──────── Data provided ────────

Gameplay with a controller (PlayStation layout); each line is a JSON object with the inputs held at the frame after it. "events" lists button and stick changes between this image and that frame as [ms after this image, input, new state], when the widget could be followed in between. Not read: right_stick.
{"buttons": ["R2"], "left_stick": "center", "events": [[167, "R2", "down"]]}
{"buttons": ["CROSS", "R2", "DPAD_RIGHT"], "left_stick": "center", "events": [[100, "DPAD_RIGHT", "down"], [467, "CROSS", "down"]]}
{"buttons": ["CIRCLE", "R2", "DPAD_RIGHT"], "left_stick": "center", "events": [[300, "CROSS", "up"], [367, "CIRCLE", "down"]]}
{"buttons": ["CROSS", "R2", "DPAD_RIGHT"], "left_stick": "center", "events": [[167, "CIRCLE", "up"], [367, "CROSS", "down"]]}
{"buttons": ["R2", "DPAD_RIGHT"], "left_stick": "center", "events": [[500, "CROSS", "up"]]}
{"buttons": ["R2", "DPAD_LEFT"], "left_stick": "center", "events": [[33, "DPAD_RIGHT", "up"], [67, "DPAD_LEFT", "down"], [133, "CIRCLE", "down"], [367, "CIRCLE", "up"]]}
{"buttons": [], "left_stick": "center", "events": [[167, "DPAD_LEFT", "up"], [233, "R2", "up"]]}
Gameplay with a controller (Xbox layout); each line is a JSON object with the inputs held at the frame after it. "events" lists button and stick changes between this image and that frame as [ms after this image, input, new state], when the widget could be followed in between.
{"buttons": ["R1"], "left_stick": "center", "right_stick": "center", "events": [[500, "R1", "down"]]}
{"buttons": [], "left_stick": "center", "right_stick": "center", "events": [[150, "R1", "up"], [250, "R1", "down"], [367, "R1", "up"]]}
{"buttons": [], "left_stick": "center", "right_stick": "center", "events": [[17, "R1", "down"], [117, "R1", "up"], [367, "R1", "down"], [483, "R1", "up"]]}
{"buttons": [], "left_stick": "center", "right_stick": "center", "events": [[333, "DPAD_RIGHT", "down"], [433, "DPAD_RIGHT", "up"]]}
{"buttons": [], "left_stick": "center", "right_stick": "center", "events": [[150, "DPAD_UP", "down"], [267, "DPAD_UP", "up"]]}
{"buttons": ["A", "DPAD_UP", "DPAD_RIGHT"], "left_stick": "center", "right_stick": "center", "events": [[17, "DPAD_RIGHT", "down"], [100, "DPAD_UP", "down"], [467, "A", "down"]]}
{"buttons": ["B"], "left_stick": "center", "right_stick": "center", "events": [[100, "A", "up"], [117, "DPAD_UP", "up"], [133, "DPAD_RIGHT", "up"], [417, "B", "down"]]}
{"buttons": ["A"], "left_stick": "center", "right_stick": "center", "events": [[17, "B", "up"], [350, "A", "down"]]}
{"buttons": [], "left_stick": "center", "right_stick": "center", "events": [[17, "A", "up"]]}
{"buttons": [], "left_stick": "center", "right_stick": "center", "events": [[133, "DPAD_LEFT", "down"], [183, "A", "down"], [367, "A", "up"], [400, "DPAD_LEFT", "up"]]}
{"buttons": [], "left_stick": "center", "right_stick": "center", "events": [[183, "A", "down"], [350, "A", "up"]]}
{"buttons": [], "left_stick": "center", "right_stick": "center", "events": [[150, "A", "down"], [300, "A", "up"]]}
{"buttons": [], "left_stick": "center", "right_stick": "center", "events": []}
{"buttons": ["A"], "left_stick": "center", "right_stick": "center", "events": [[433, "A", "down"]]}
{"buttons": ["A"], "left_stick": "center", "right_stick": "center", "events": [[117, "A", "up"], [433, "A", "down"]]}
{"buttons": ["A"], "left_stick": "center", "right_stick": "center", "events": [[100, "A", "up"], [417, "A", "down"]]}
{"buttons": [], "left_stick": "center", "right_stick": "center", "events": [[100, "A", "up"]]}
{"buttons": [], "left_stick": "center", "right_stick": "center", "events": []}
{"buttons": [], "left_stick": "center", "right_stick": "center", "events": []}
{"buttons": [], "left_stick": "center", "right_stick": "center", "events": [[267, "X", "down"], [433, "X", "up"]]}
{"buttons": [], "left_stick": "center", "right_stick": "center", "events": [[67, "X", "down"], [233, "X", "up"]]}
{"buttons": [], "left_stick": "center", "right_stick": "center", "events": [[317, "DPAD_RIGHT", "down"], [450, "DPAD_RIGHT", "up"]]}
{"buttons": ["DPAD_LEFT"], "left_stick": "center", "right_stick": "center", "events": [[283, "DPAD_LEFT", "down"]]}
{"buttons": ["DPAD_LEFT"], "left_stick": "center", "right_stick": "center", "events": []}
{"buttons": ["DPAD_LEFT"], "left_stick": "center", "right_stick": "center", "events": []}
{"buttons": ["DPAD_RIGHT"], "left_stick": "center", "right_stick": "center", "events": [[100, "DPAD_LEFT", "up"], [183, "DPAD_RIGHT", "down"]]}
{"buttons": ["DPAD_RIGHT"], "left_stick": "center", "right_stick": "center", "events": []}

────────

Retyping the data above exactly and in full is the task.

Gameplay with a controller (PlayStation layout); each line is a JSON object with the inputs held at the frame after it. "events" lists button and stick changes between this image and that frame as [ms after this image, input, new state], when the widget could be followed in between. Not read: right_stick.
{"buttons": ["R2"], "left_stick": "center", "events": [[167, "R2", "down"]]}
{"buttons": ["CROSS", "R2", "DPAD_RIGHT"], "left_stick": "center", "events": [[100, "DPAD_RIGHT", "down"], [467, "CROSS", "down"]]}
{"buttons": ["CIRCLE", "R2", "DPAD_RIGHT"], "left_stick": "center", "events": [[300, "CROSS", "up"], [367, "CIRCLE", "down"]]}
{"buttons": ["CROSS", "R2", "DPAD_RIGHT"], "left_stick": "center", "events": [[167, "CIRCLE", "up"], [367, "CROSS", "down"]]}
{"buttons": ["R2", "DPAD_RIGHT"], "left_stick": "center", "events": [[500, "CROSS", "up"]]}
{"buttons": ["R2", "DPAD_LEFT"], "left_stick": "center", "events": [[33, "DPAD_RIGHT", "up"], [67, "DPAD_LEFT", "down"], [133, "CIRCLE", "down"], [367, "CIRCLE", "up"]]}
{"buttons": [], "left_stick": "center", "events": [[167, "DPAD_LEFT", "up"], [233, "R2", "up"]]}
Gameplay with a controller (Xbox layout); each line is a JSON object with the inputs held at the frame after it. "events" lists button and stick changes between this image and that frame as [ms after this image, input, new state], when the widget could be followed in between.
{"buttons": ["R1"], "left_stick": "center", "right_stick": "center", "events": [[500, "R1", "down"]]}
{"buttons": [], "left_stick": "center", "right_stick": "center", "events": [[150, "R1", "up"], [250, "R1", "down"], [367, "R1", "up"]]}
{"buttons": [], "left_stick": "center", "right_stick": "center", "events": [[17, "R1", "down"], [117, "R1", "up"], [367, "R1", "down"], [483, "R1", "up"]]}
{"buttons": [], "left_stick": "center", "right_stick": "center", "events": [[333, "DPAD_RIGHT", "down"], [433, "DPAD_RIGHT", "up"]]}
{"buttons": [], "left_stick": "center", "right_stick": "center", "events": [[150, "DPAD_UP", "down"], [267, "DPAD_UP", "up"]]}
{"buttons": ["A", "DPAD_UP", "DPAD_RIGHT"], "left_stick": "center", "right_stick": "center", "events": [[17, "DPAD_RIGHT", "down"], [100, "DPAD_UP", "down"], [467, "A", "down"]]}
{"buttons": ["B"], "left_stick": "center", "right_stick": "center", "events": [[100, "A", "up"], [117, "DPAD_UP", "up"], [133, "DPAD_RIGHT", "up"], [417, "B", "down"]]}
{"buttons": ["A"], "left_stick": "center", "right_stick": "center", "events": [[17, "B", "up"], [350, "A", "down"]]}
{"buttons": [], "left_stick": "center", "right_stick": "center", "events": [[17, "A", "up"]]}
{"buttons": [], "left_stick": "center", "right_stick": "center", "events": [[133, "DPAD_LEFT", "down"], [183, "A", "down"], [367, "A", "up"], [400, "DPAD_LEFT", "up"]]}
{"buttons": [], "left_stick": "center", "right_stick": "center", "events": [[183, "A", "down"], [350, "A", "up"]]}
{"buttons": [], "left_stick": "center", "right_stick": "center", "events": [[150, "A", "down"], [300, "A", "up"]]}
{"buttons": [], "left_stick": "center", "right_stick": "center", "events": []}
{"buttons": ["A"], "left_stick": "center", "right_stick": "center", "events": [[433, "A", "down"]]}
{"buttons": ["A"], "left_stick": "center", "right_stick": "center", "events": [[117, "A", "up"], [433, "A", "down"]]}
{"buttons": ["A"], "left_stick": "center", "right_stick": "center", "events": [[100, "A", "up"], [417, "A", "down"]]}
{"buttons": [], "left_stick": "center", "right_stick": "center", "events": [[100, "A", "up"]]}
{"buttons": [], "left_stick": "center", "right_stick": "center", "events": []}
{"buttons": [], "left_stick": "center", "right_stick": "center", "events": []}
{"buttons": [], "left_stick": "center", "right_stick": "center", "events": [[267, "X", "down"], [433, "X", "up"]]}
{"buttons": [], "left_stick": "center", "right_stick": "center", "events": [[67, "X", "down"], [233, "X", "up"]]}
{"buttons": [], "left_stick": "center", "right_stick": "center", "events": [[317, "DPAD_RIGHT", "down"], [450, "DPAD_RIGHT", "up"]]}
{"buttons": ["DPAD_LEFT"], "left_stick": "center", "right_stick": "center", "events": [[283, "DPAD_LEFT", "down"]]}
{"buttons": ["DPAD_LEFT"], "left_stick": "center", "right_stick": "center", "events": []}
{"buttons": ["DPAD_LEFT"], "left_stick": "center", "right_stick": "center", "events": []}
{"buttons": ["DPAD_RIGHT"], "left_stick": "center", "right_stick": "center", "events": [[100, "DPAD_LEFT", "up"], [183, "DPAD_RIGHT", "down"]]}
{"buttons": ["DPAD_RIGHT"], "left_stick": "center", "right_stick": "center", "events": []}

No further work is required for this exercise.